Compute the difference scores using #D=Y-X#:
| City | 1 | 2 | 3 | 4 | 5 | 6 | 7 | 8 | 9 | 10 | 11 | 12 | 13 | 14 | 15 |
| #X:\,\text{Before}# | 226 | 257 | 249 | 251 | 220 | 234 | 263 | 263 | 232 | 242 | 230 | 256 | 257 | 235 | 254 |
| #Y:\,\text{After}# | 230 | 259 | 245 | 239 | 217 | 236 | 267 | 266 | 226 | 245 | 229 | 248 | 255 | 231 | 252 |
| #D:\,\text{Difference}# | 4 | 2 | -4 | -12 | -3 | 2 | 4 | 3 | -6 | 3 | -1 | -8 | -2 | -4 | -2 |
Compute the mean of the difference scores #\bar{D}#:
\[\bar{D}=\cfrac{\sum{D}}{n}=\cfrac{4+2-4-12-3+2+4+3-6+3-1-8-2-4-2}{15}=-1.6\]
Compute the standard deviation of the difference scores #s_{D}#:
\[\sum{D}=4+2-4-12-3+2+4+3-6+3-1-8-2-4-2=-24\]

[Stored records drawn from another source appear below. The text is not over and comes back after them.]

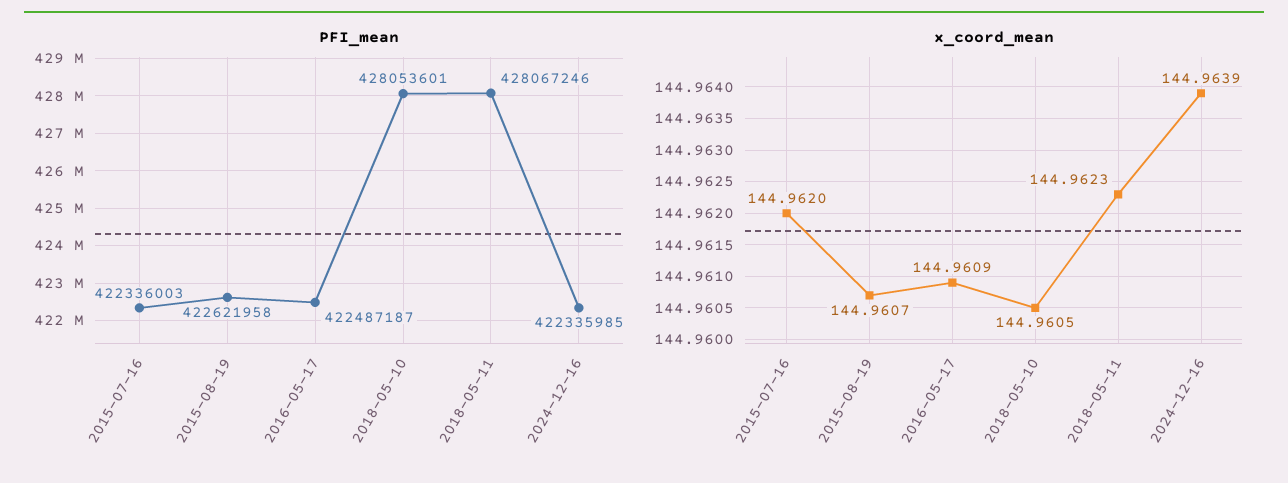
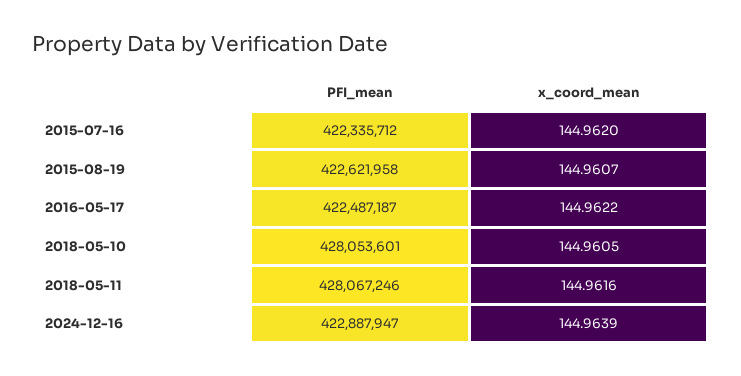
PFI_mean, 2015-07-16: 422336003 -> 422335712
PFI_mean, 2024-12-16: 422335985 -> 422887947
x_coord_mean, 2016-05-17: 144.9609 -> 144.9622
x_coord_mean, 2018-05-11: 144.9623 -> 144.9616

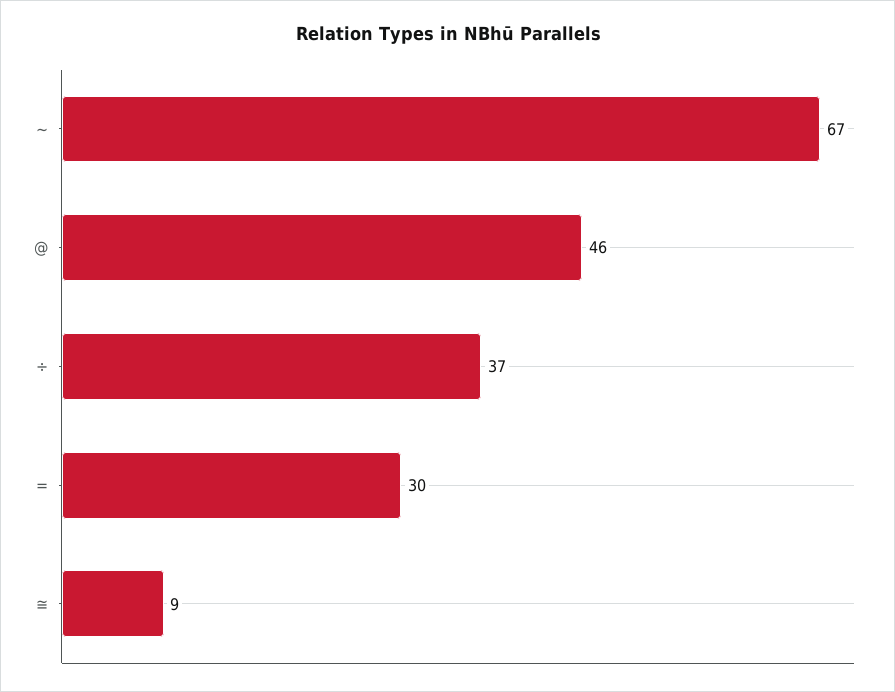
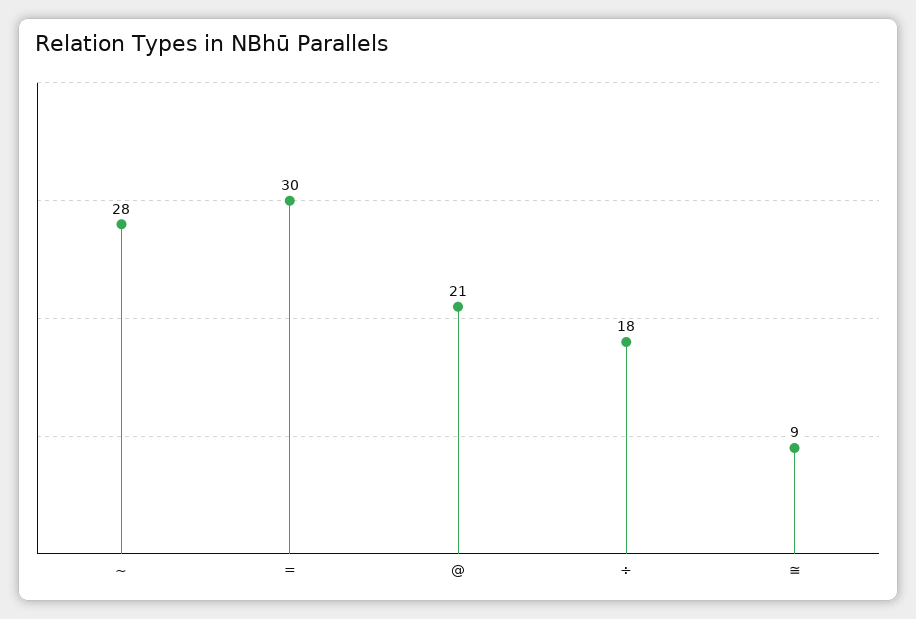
~: 67 -> 28
@: 46 -> 21
÷: 37 -> 18

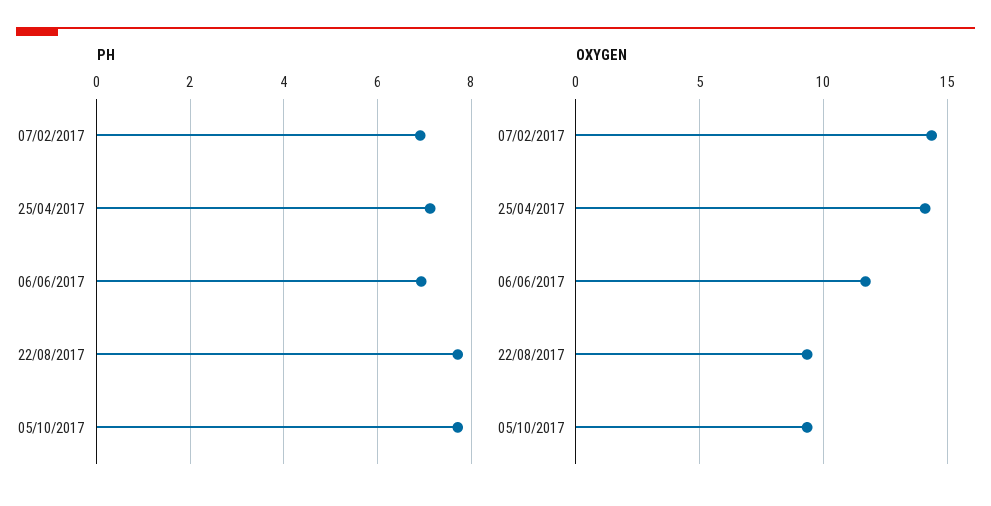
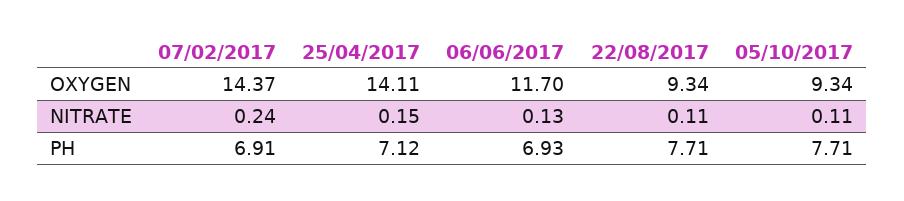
NITRATE, 07/02/2017: none -> 0.24
NITRATE, 25/04/2017: none -> 0.15
NITRATE, 06/06/2017: none -> 0.13
NITRATE, 22/08/2017: none -> 0.11
NITRATE, 05/10/2017: none -> 0.11

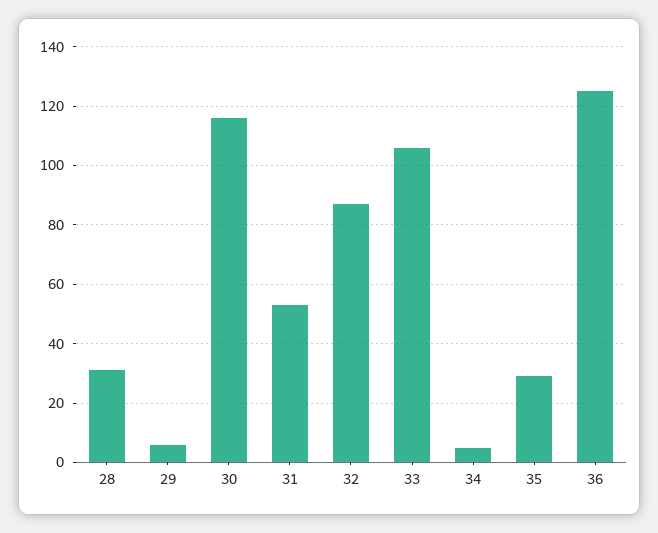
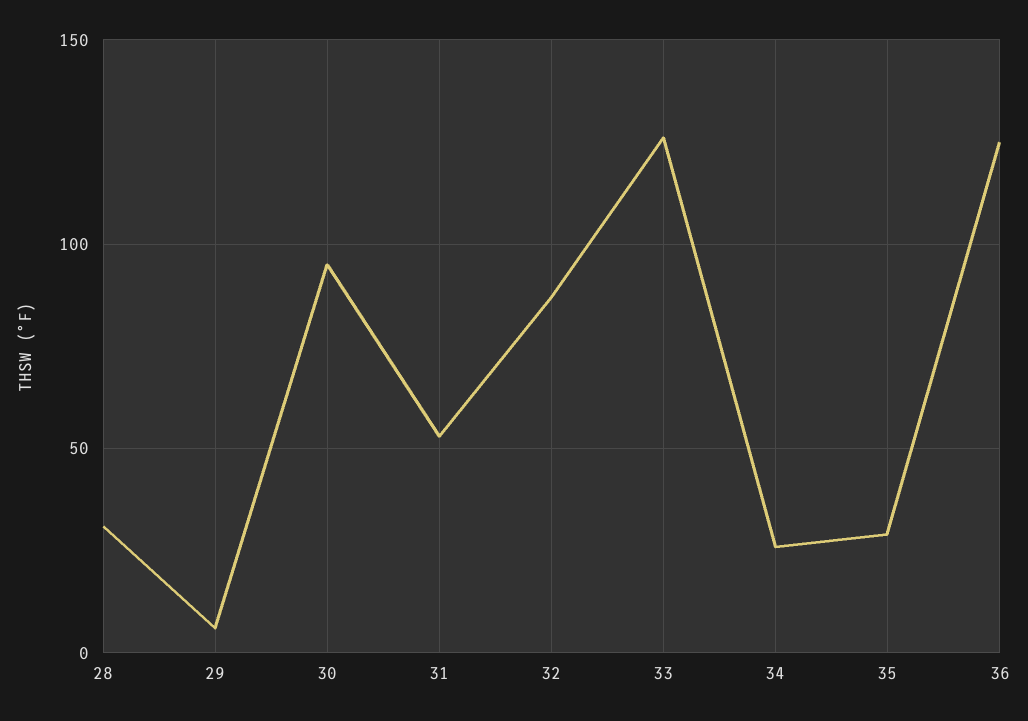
30: 115 -> 95
33: 105 -> 125
34: 5 -> 25

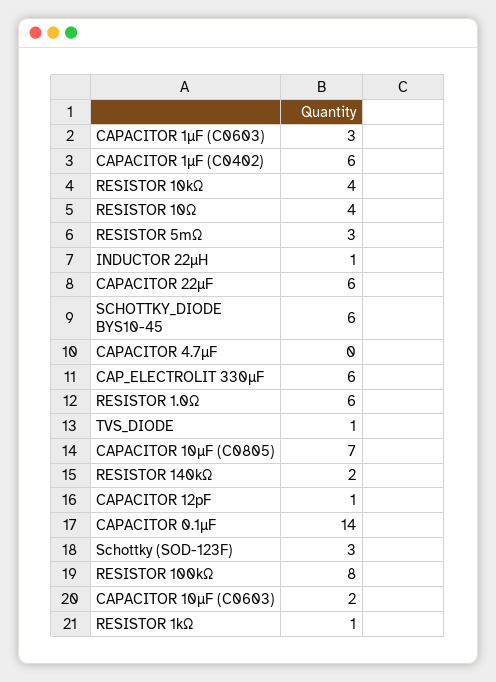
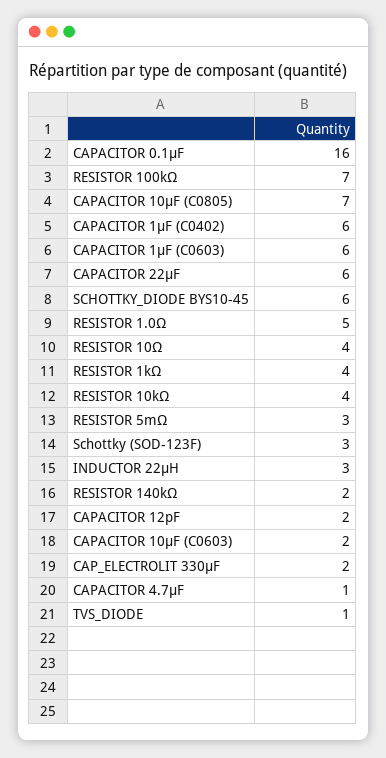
CAPACITOR 1µF (C0603): 3 -> 6
INDUCTOR 22µH: 1 -> 3
CAPACITOR 4.7µF: 0 -> 1
CAP_ELECTROLIT 330µF: 6 -> 2
RESISTOR 1.0Ω: 6 -> 5
CAPACITOR 12pF: 1 -> 2
CAPACITOR 0.1µF: 14 -> 16
RESISTOR 100kΩ: 8 -> 7
RESISTOR 1kΩ: 1 -> 4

\[\begin{array}{rcl}\sum{D^2}&=&4^2+2^2+(-4)^2+(-12)^2+(-3)^2+2^2+4^2+3^2+(-6)^2+3^2\\&&+(-1)^2+(-8)^2+(-2)^2+(-4)^2+(-2)^2\\&=&352\end{array}\]
\[s_{D}=\sqrt{\cfrac{\sum{D^2} - \cfrac{(\sum{D})^2}{n} }{n-1}}=\sqrt{\cfrac{352 - \cfrac{(-24)^2}{15} }{15-1}}=4.7329\]
Compute the #t#-statistic:
\[t = \cfrac{\bar{D}}{s_D/\sqrt{n}} = \cfrac{-1.6}{4.7329/\sqrt{15}}=-1.3093\]
Assuming the population distributions of drug-related offenses are normal, we know that the test statistic
\[t=\cfrac{\bar{D}}{s_D/\sqrt{n}}\]
has the #t_{n-1} = t_{{14}}# distribution, under the assumption that #H_0# is true.
To calculate the #p#-value of a #t#-test, make use of the following R function:
pt(q, df, lower.tail)
- q: The value at which you wish to evaluate the distribution function.
- df: An integer indicating the number of degrees of freedom.
- lower.tail: If TRUE (default), probabilities are #\mathbb{P}(X \leq x)#, otherwise, #\mathbb{P}(X \gt x)#.
Since we are dealing with a two-tailed #t#-test, run the following command to calculate the #p#-value:
\[
2 \text{ * } \text{pt}(q = \text{abs}(t), df = n \text{ - } 1, lower.tail = \text{FALSE})\\
\downarrow\\
2\text{ * } \text{pt}(q = \text{abs}(\text{-}1.3093), df = 15 \text{ - } 1,lower.tail = \text{FALSE})
\]
This gives:
\[p = 0.212\]
Since #\,p# #\gt# #\alpha#, #H_0: \mu_D = 0# should not be rejected.